Her mother’s lips were firmly closed again.
“Won’t I? Mama, think about it—you know it’s true.”
“Maybe.”
“So…”
“So you will be better than Dr. Chin. You will only prescribe the tablets that work.”
“These tablets will work, if you just keep taking them. No skipping a day. You won’t feel better straightaway after the dose changes. Remember him explaining that to us?”

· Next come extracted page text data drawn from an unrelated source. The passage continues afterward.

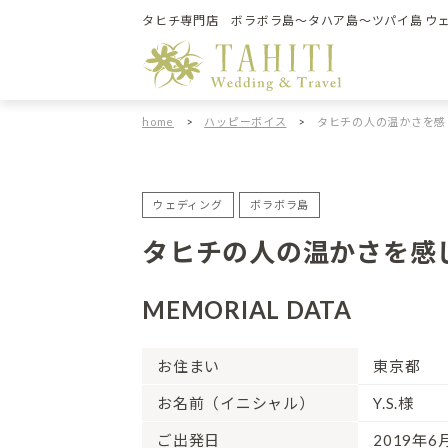
タヒチ専門店 ボラボラ島～タハア島～ツパイ島 ウ
home
>
ハッピーボイス
>
タヒチの人の温かさを感
ウェディング
ボラボラ島
タヒチの人の温かさを感
MEMORIAL DATA
お住まい
東京都
お名前（イニシャル）
Y.S.様
ご出発日
2019年6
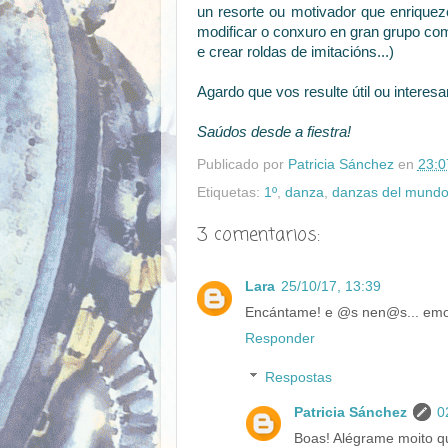
un resorte ou motivador que enriquez
modificar o conxuro en gran grupo com
e crear roldas de imitacións...)
Agardo que vos resulte útil ou intere
Saúdos desde a fiestra!
Publicado por
Patricia Sánchez
en
23:0
Etiquetas:
1º
,
danza
,
danzas del mund
3 comentarios:
Lara
25/10/17, 13:39
Encántame! e @s nen@s... emoc
Responder
Respostas
Patricia Sánchez
0
Boas! Alégrame moito que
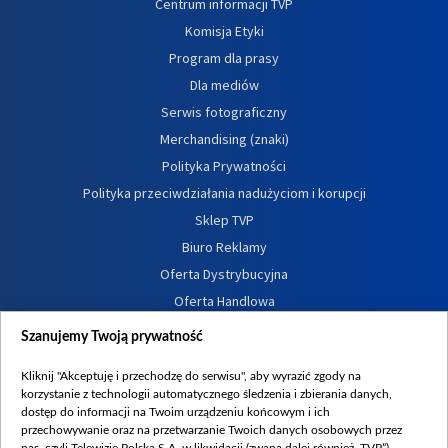
Centrum informacji TVP
Komisja Etyki
Program dla prasy
Dla mediów
Serwis fotograficzny
Merchandising (znaki)
Polityka Prywatności
Polityka przeciwdziałania nadużyciom i korupcji
Sklep TVP
Biuro Reklamy
Oferta Dystrybucyjna
Oferta Handlowa
Dostępność
Szanujemy Twoją prywatność
Moje zgody
Kliknij "Akceptuję i przechodzę do serwisu", aby wyrazić zgody na
Procedura zgłoszeń wewnętrznych
korzystanie z technologii automatycznego śledzenia i zbierania danych,
dostęp do informacji na Twoim urządzeniu końcowym i ich
przechowywanie oraz na przetwarzanie Twoich danych osobowych przez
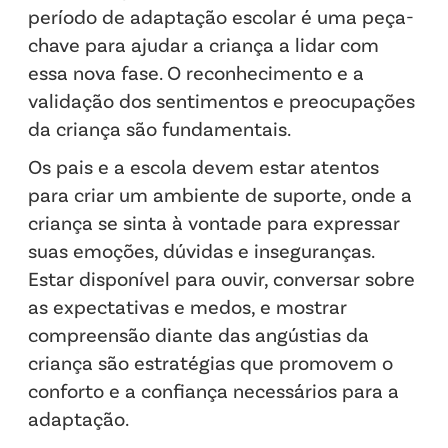
período de adaptação escolar é uma peça-
chave para ajudar a criança a lidar com
essa nova fase. O reconhecimento e a
validação dos sentimentos e preocupações
da criança são fundamentais.
Os pais e a escola devem estar atentos
para criar um ambiente de suporte, onde a
criança se sinta à vontade para expressar
suas emoções, dúvidas e inseguranças.
Estar disponível para ouvir, conversar sobre
as expectativas e medos, e mostrar
compreensão diante das angústias da
criança são estratégias que promovem o
conforto e a confiança necessários para a
adaptação.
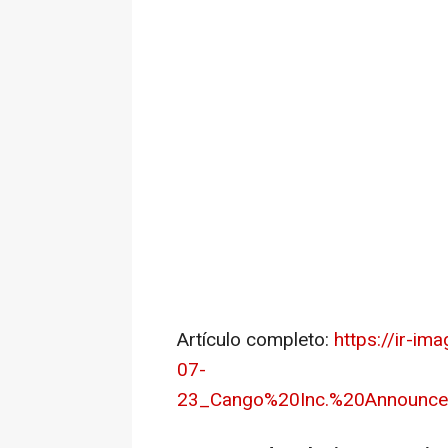
Artículo completo:
https://ir-i
07-
23_Cango%20Inc.%20Announce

“They want our money for tablets that don’t even work.”
“They just work in a different, slower way. And then they make you feel better for a long time. But only if you keep taking them.” Vân Ước got up to leave.
“You and Daddy will do the sewing today.”
Great, that would poke a big hole into homework time. So apparently some time wasting was permissible. Just nothing fun. Hanging out with Jess: no. Slave labor: yes. But her mother looked sad and ashamed; Vân Ước didn’t have the heart to let her annoyance show.
“We can do it. And I’ll call and cancel for the rest of the week. You just rest.”
She went out into the hallway, took a deep breath in order not to scream, went into the bathroom, and saw her own face in the mirrored cabinet. Worried. And pissed off. She’d have to get dinner organized, too. She fished around the narrow shelves and found the right box. Fortunately her mother was too tight with money to chuck stuff out once she’d paid for it. Vân Ước checked the dose, popped two white pills out, filled a glass of water, and closed the cabinet door. She checked her reflection again, removed worried, removed pissed off, put on confident, added a touch of positive, and headed back into the bedroom.